[Work item] Show all lines below holding the string "Props".

[Entries shown]
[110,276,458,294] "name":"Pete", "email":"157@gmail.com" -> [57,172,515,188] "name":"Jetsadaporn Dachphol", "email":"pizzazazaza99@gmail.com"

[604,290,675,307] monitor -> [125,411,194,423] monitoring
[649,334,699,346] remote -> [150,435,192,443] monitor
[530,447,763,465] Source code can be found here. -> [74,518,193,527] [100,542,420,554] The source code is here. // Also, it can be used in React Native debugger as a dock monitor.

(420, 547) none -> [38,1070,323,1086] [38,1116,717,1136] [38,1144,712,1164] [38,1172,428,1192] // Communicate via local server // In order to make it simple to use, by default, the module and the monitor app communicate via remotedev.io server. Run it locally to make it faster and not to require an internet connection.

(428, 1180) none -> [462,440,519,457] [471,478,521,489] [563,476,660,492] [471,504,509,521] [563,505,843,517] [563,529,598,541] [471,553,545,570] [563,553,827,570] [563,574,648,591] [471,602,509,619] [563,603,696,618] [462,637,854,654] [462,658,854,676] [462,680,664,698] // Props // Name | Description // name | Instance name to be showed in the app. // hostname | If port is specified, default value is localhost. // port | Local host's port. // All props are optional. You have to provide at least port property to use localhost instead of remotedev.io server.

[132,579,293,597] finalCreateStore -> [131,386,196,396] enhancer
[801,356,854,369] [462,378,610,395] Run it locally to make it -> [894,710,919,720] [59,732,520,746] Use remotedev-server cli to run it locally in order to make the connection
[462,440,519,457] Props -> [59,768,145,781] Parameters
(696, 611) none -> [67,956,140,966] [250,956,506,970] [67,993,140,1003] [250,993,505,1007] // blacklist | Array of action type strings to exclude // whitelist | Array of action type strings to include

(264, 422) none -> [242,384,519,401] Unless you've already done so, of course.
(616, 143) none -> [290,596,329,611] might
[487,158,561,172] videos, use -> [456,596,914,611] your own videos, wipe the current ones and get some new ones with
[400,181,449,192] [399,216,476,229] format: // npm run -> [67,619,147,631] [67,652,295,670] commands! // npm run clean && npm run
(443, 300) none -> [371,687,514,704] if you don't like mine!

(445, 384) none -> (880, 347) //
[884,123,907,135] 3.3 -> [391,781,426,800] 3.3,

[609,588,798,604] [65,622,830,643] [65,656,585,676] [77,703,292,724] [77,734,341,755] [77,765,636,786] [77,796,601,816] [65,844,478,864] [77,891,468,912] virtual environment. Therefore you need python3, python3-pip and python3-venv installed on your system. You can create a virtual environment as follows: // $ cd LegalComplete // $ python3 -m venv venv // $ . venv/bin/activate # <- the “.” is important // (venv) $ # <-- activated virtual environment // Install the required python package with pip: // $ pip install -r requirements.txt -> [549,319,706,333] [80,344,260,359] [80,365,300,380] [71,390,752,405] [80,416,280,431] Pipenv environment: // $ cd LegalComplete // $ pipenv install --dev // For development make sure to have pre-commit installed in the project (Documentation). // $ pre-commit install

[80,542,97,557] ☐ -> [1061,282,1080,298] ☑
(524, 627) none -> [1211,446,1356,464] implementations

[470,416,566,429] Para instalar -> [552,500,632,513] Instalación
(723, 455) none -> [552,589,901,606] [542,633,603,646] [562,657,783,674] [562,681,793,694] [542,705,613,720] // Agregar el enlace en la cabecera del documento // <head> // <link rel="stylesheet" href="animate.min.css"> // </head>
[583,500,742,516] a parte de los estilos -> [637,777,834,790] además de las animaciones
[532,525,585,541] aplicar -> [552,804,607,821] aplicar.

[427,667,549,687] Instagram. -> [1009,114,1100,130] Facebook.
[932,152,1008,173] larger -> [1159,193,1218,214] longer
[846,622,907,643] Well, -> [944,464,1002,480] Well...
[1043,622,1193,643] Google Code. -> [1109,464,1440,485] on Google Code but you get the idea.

[Answer space]
(428, 1180) none -> [462,440,519,457] [471,478,521,489] [563,476,660,492] [471,504,509,521] [563,505,843,517] [563,529,598,541] [471,553,545,570] [563,553,827,570] [563,574,648,591] [471,602,509,619] [563,603,696,618] [462,637,854,654] [462,658,854,676] [462,680,664,698] // Props // Name | Description // name | Instance name to be showed in the app. // hostname | If port is specified, default value is localhost. // port | Local host's port. // All props are optional. You have to provide at least port property to use localhost instead of remotedev.io server.
[462,440,519,457] Props -> [59,768,145,781] Parameters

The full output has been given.